__Task instructions__.
Reproduce all of the material below word for word, omitting the pictures.

__Source material__.

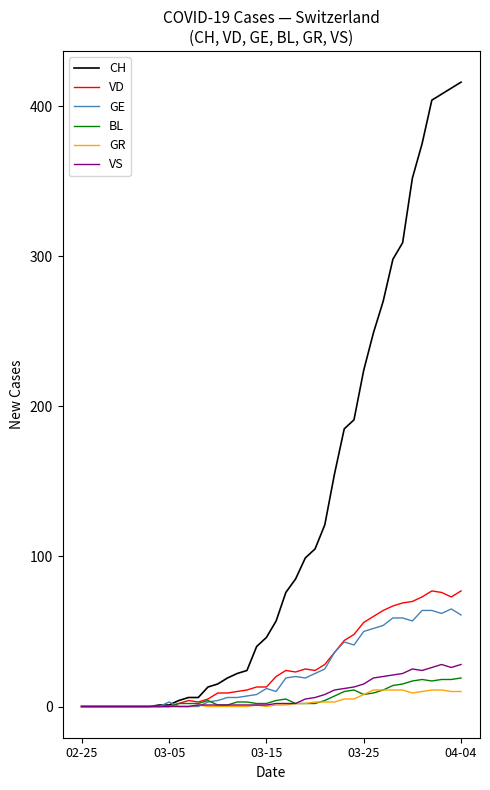

Does the chart display data point markers on the line(s)?

No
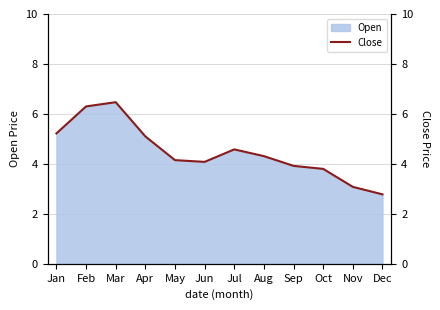

Where does the data first go above 4?

Jan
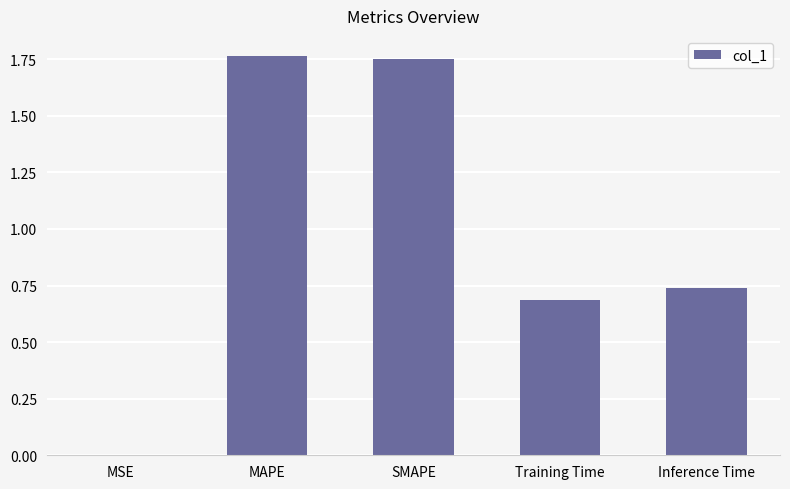

Between Training Time and SMAPE, which is larger?

SMAPE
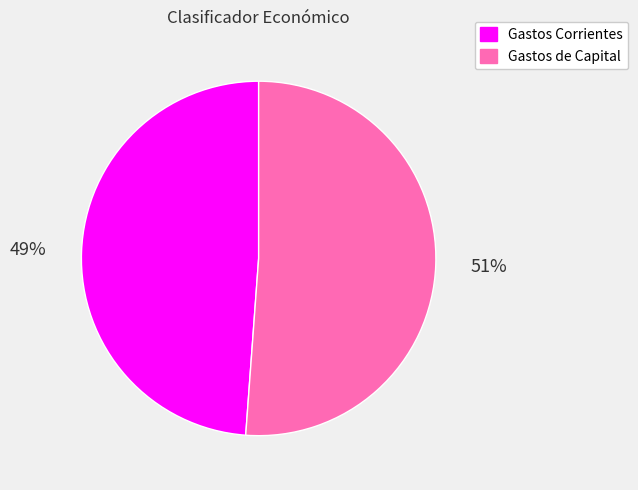

Is it true that Gastos Corrientes is 49% of the pie?

True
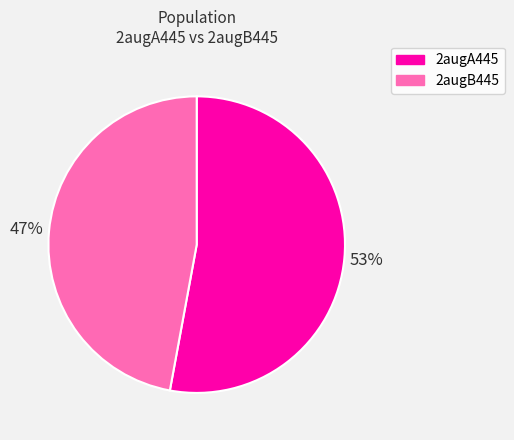

What is the largest slice in the pie chart?

2augA445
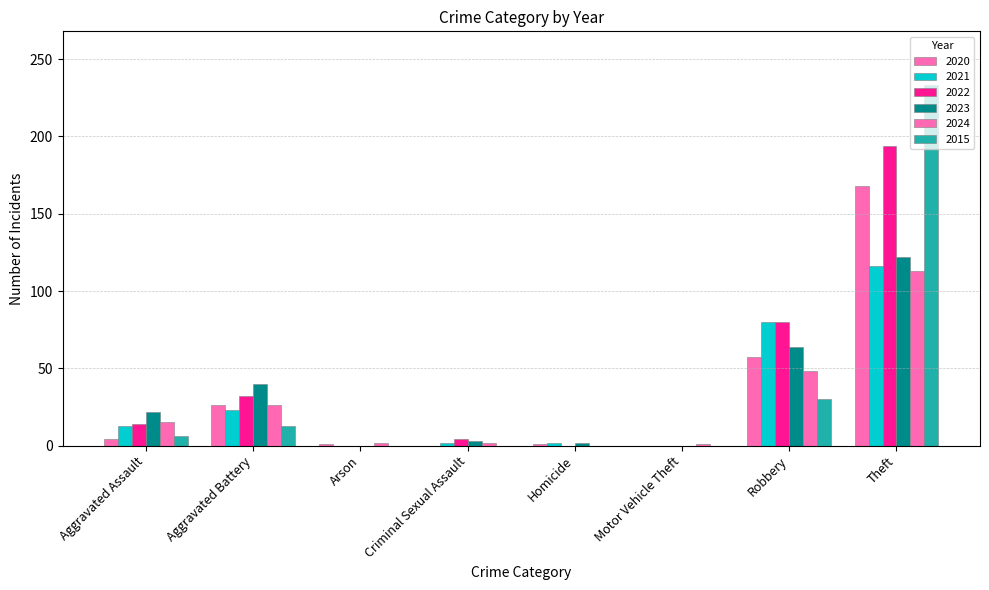

What is the difference between the maximum and minimum values in the 2023 series?

122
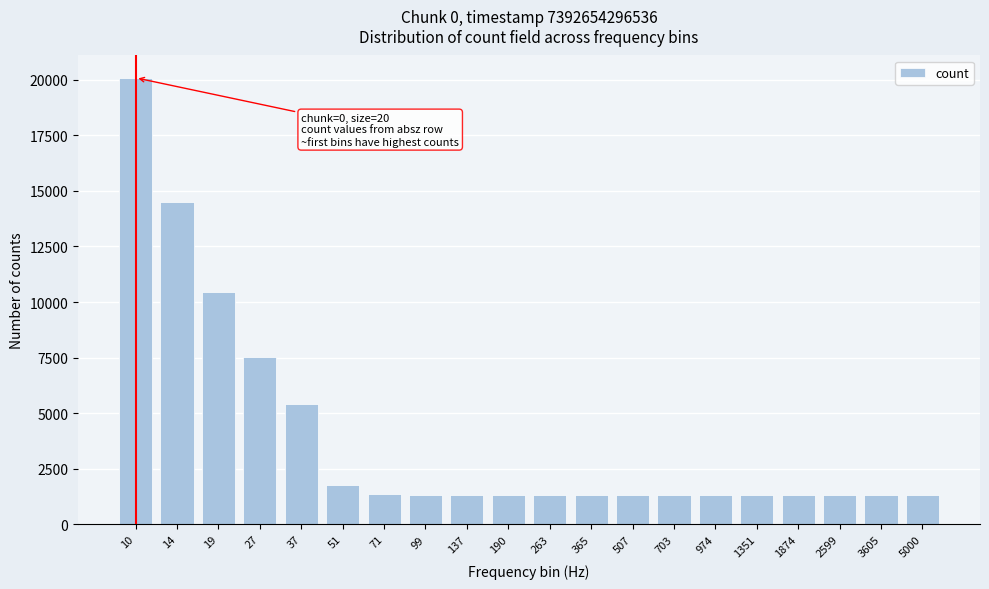

Is it true that the value at 51 is 2626?

False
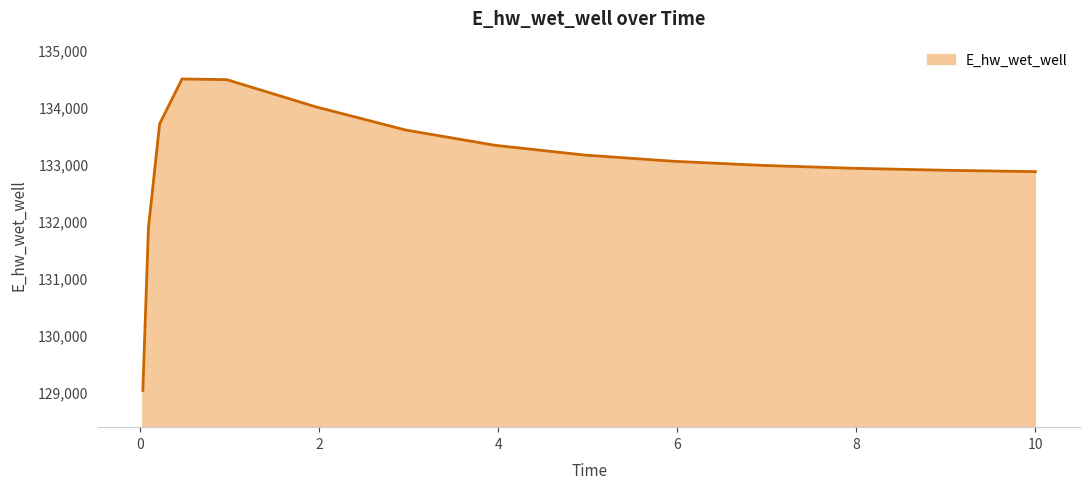

Does the chart display data point markers on the line(s)?

No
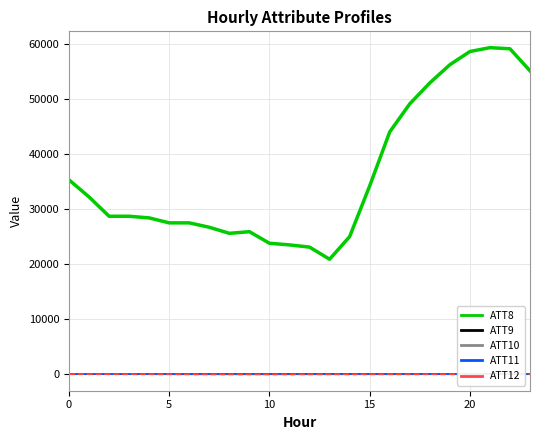

Does the chart have visible grid lines?

Yes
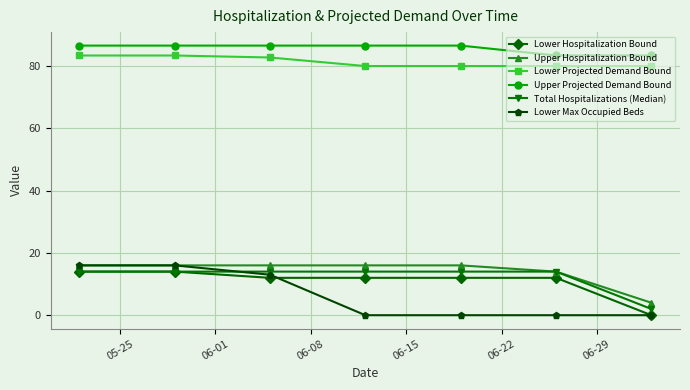

What is the maximum value shown in the chart?

86.6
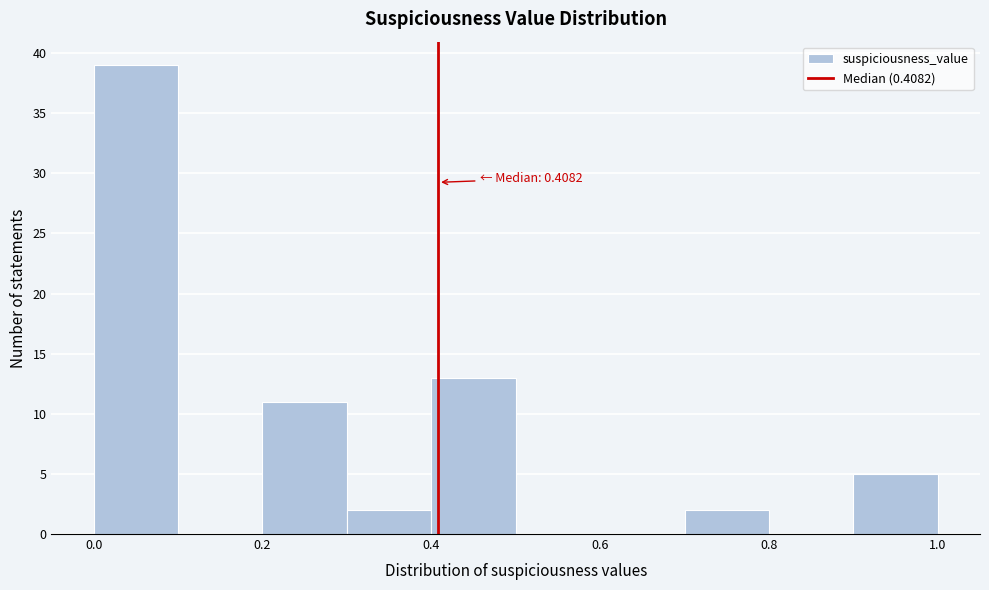

Which range on the x-axis has the tallest bar?

0.0 to 0.1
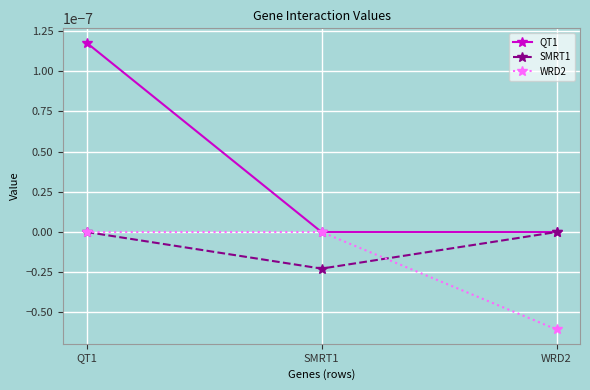

What position from the left is QT1?

1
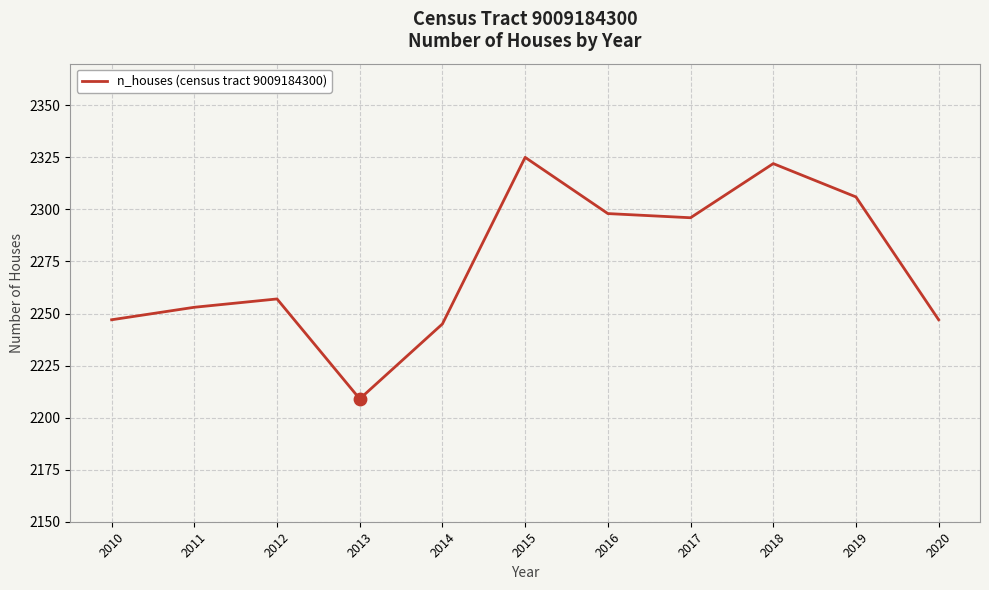

What is the change in value from 2010 to 2014?

-2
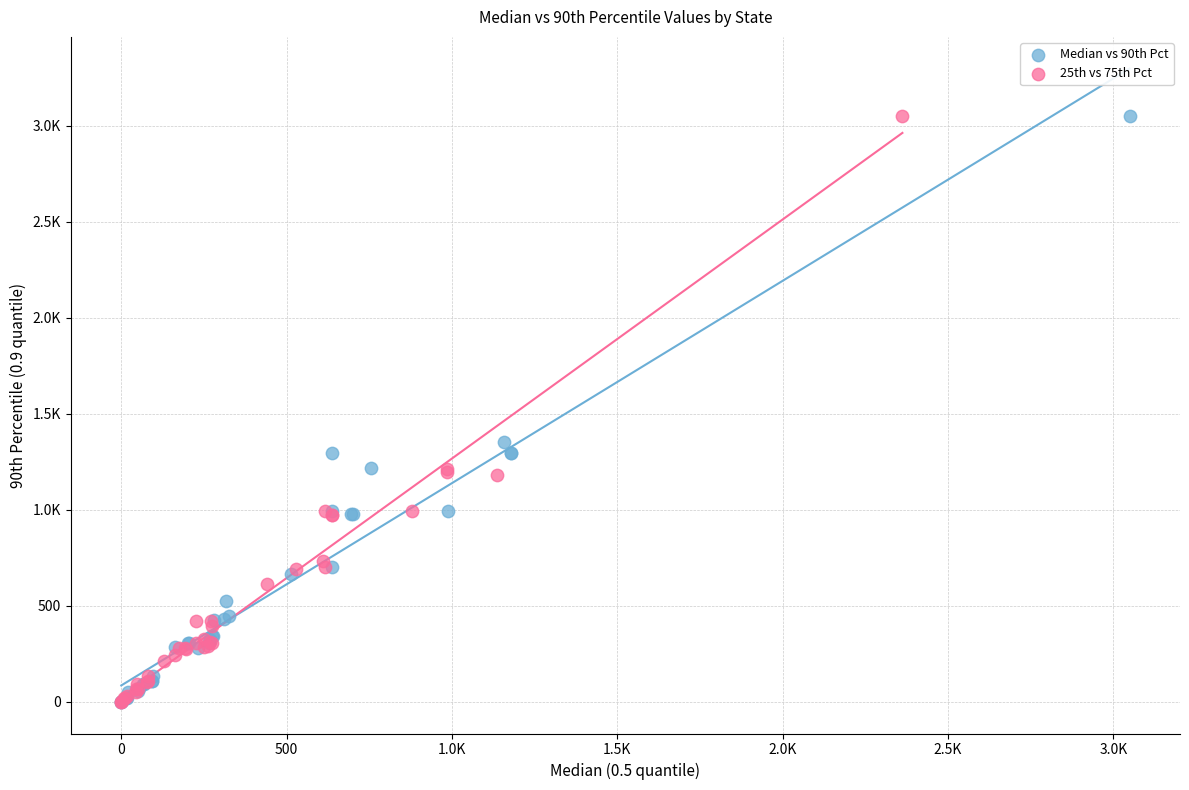

What are all the series names shown in the legend?

Median vs 90th Pct, 25th vs 75th Pct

__Answer box__.
Does the chart display data point markers on the line(s)?

No

Where does the data first go above 4?

Jan

Between Training Time and SMAPE, which is larger?

SMAPE

Is it true that Gastos Corrientes is 49% of the pie?

True

What is the largest slice in the pie chart?

2augA445

What is the difference between the maximum and minimum values in the 2023 series?

122

Is it true that the value at 51 is 2626?

False

Does the chart display data point markers on the line(s)?

No

Does the chart have visible grid lines?

Yes

What is the maximum value shown in the chart?

86.6

Which range on the x-axis has the tallest bar?

0.0 to 0.1

What position from the left is QT1?

1

What is the change in value from 2010 to 2014?

-2

What are all the series names shown in the legend?

Median vs 90th Pct, 25th vs 75th Pct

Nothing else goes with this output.